Our November 2011 forecast implied that households would take on around £480 billion of additional debt over the forecast period. This box discussed the implications of this for the household balance sheet, noting that a large part of the increase in household debt reflects borrowing for the purchase of assets. The box also discussed the downward revision in our household debt forecast since our previous EFO, which was largely accounted for by a combination of higher saving and a weaker housing market outlook.

This box is based on ONS households data from October 2012 .

We forecast that households will take on around £480 billion of additional debt over the forecast period leaving household debt at 161 per cent of disposable income in 2016. A large part of this increase reflects borrowing by households to purchase assets, as activity in the housing market picks up. Our latest forecast is for households to purchase financial assets of around £500 billion over the forecast period. The purchase of assets, rather than the financing of consumption, is the most important driver of our household debt forecast. So if household debt were to be lower, this would not necessarily imply lower consumption or GDP growth.

Household net worth represents the difference between liabilities (debt) and assets. We expect household net worth to fall as a share of disposable income over the forecast period because the value of assets is expected to grow more slowly than incomes, while liabilities are expected to rise more quickly as activity in the property market recovers and as households borrow to fund the purchase of housing assets.

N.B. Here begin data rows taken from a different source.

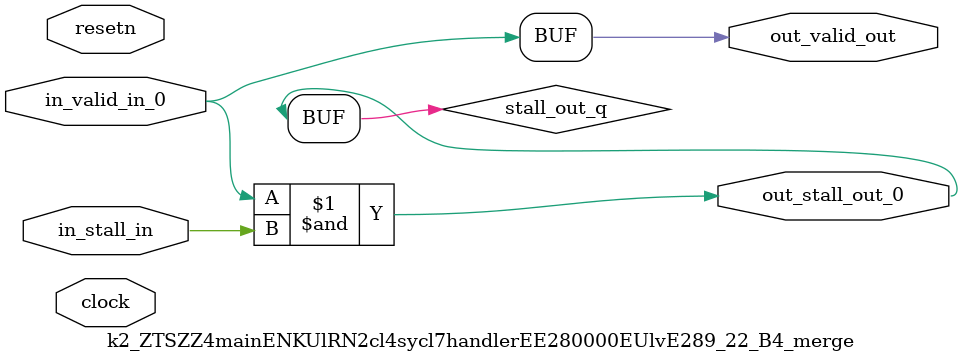
<source format=sv>



(* altera_attribute = "-name AUTO_SHIFT_REGISTER_RECOGNITION OFF; -name MESSAGE_DISABLE 10036; -name MESSAGE_DISABLE 10037; -name MESSAGE_DISABLE 14130; -name MESSAGE_DISABLE 14320; -name MESSAGE_DISABLE 15400; -name MESSAGE_DISABLE 14130; -name MESSAGE_DISABLE 10036; -name MESSAGE_DISABLE 12020; -name MESSAGE_DISABLE 12030; -name MESSAGE_DISABLE 12010; -name MESSAGE_DISABLE 12110; -name MESSAGE_DISABLE 14320; -name MESSAGE_DISABLE 13410; -name MESSAGE_DISABLE 113007; -name MESSAGE_DISABLE 10958" *)
module k2_ZTSZZ4mainENKUlRN2cl4sycl7handlerEE280000EUlvE289_22_B4_merge (
    input wire [0:0] in_stall_in,
    input wire [0:0] in_valid_in_0,
    output wire [0:0] out_stall_out_0,
    output wire [0:0] out_valid_out,
    input wire clock,
    input wire resetn
    );

    wire [0:0] stall_out_q;


    // stall_out(LOGICAL,6)
    assign stall_out_q = in_valid_in_0 & in_stall_in;

    // out_stall_out_0(GPOUT,4)
    assign out_stall_out_0 = stall_out_q;

    // out_valid_out(GPOUT,5)
    assign out_valid_out = in_valid_in_0;

endmodule

</source>
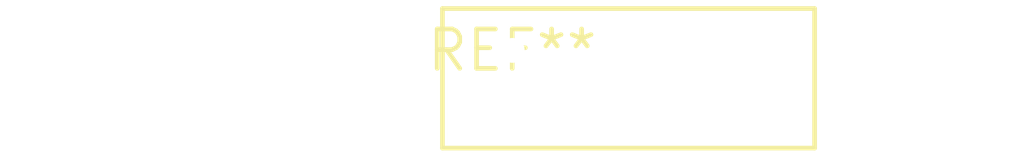
<source format=kicad_pcb>
(kicad_pcb (version 20240108) (generator pcbnew)

  (general
    (thickness 1.6)
  )

  (paper "A4")
  (layers
    (0 "F.Cu" signal)
    (31 "B.Cu" signal)
    (32 "B.Adhes" user "B.Adhesive")
    (33 "F.Adhes" user "F.Adhesive")
    (34 "B.Paste" user)
    (35 "F.Paste" user)
    (36 "B.SilkS" user "B.Silkscreen")
    (37 "F.SilkS" user "F.Silkscreen")
    (38 "B.Mask" user)
    (39 "F.Mask" user)
    (40 "Dwgs.User" user "User.Drawings")
    (41 "Cmts.User" user "User.Comments")
    (42 "Eco1.User" user "User.Eco1")
    (43 "Eco2.User" user "User.Eco2")
    (44 "Edge.Cuts" user)
    (45 "Margin" user)
    (46 "B.CrtYd" user "B.Courtyard")
    (47 "F.CrtYd" user "F.Courtyard")
    (48 "B.Fab" user)
    (49 "F.Fab" user)
    (50 "User.1" user)
    (51 "User.2" user)
    (52 "User.3" user)
    (53 "User.4" user)
    (54 "User.5" user)
    (55 "User.6" user)
    (56 "User.7" user)
    (57 "User.8" user)
    (58 "User.9" user)
  )

  (setup
    (pad_to_mask_clearance 0)
    (pcbplotparams
      (layerselection 0x00010fc_ffffffff)
      (plot_on_all_layers_selection 0x0000000_00000000)
      (disableapertmacros false)
      (usegerberextensions false)
      (usegerberattributes false)
      (usegerberadvancedattributes false)
      (creategerberjobfile false)
      (dashed_line_dash_ratio 12.000000)
      (dashed_line_gap_ratio 3.000000)
      (svgprecision 4)
      (plotframeref false)
      (viasonmask false)
      (mode 1)
      (useauxorigin false)
      (hpglpennumber 1)
      (hpglpenspeed 20)
      (hpglpendiameter 15.000000)
      (dxfpolygonmode false)
      (dxfimperialunits false)
      (dxfusepcbnewfont false)
      (psnegative false)
      (psa4output false)
      (plotreference false)
      (plotvalue false)
      (plotinvisibletext false)
      (sketchpadsonfab false)
      (subtractmaskfromsilk false)
      (outputformat 1)
      (mirror false)
      (drillshape 1)
      (scaleselection 1)
      (outputdirectory "")
    )
  )

  (net 0 "")

  (footprint "RV_Disc_D12mm_W4.5mm_P7.5mm" (layer "F.Cu") (at 0 0))

)

</source>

Chart A: The household balance sheet

Compared to March, our forecast for the increase in household debt by 2015 is around £215 billion lower. This reflects two main factors:

  • Blue Book 2011 data revisions suggest that household saving, for a given level of income, was higher over recent years than previously thought. This means that households are likely to borrow less in the future than we previously thought. Overall, this reduces our household debt forecast by around £150 billion by 2015; and
  • we now expect the housing market to take longer to recover. This reduces the amount of household borrowing necessary to fund property transactions by around £35 billion by 2015, with a similar reduction in expected household bank deposit holdings. Therefore, this change has very little impact on our forecast of household net worth overall.

The remainder of the change in the liabilities forecast since March reflects changes to the forecasts for the accumulation of physical and financial assets following revisions to outturn data.